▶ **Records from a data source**

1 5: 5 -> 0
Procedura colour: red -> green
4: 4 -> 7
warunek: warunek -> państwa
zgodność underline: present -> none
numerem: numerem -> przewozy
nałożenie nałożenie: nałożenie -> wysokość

▶ **WORK TO COMPLETE**
Rewrite all the lines above with "underline" changed to "underscore", leaving everything else as it is.

▶ **EXERCISE OUTPUT**
1 5: 5 -> 0
Procedura colour: red -> green
4: 4 -> 7
warunek: warunek -> państwa
zgodność underscore: present -> none
numerem: numerem -> przewozy
nałożenie nałożenie: nałożenie -> wysokość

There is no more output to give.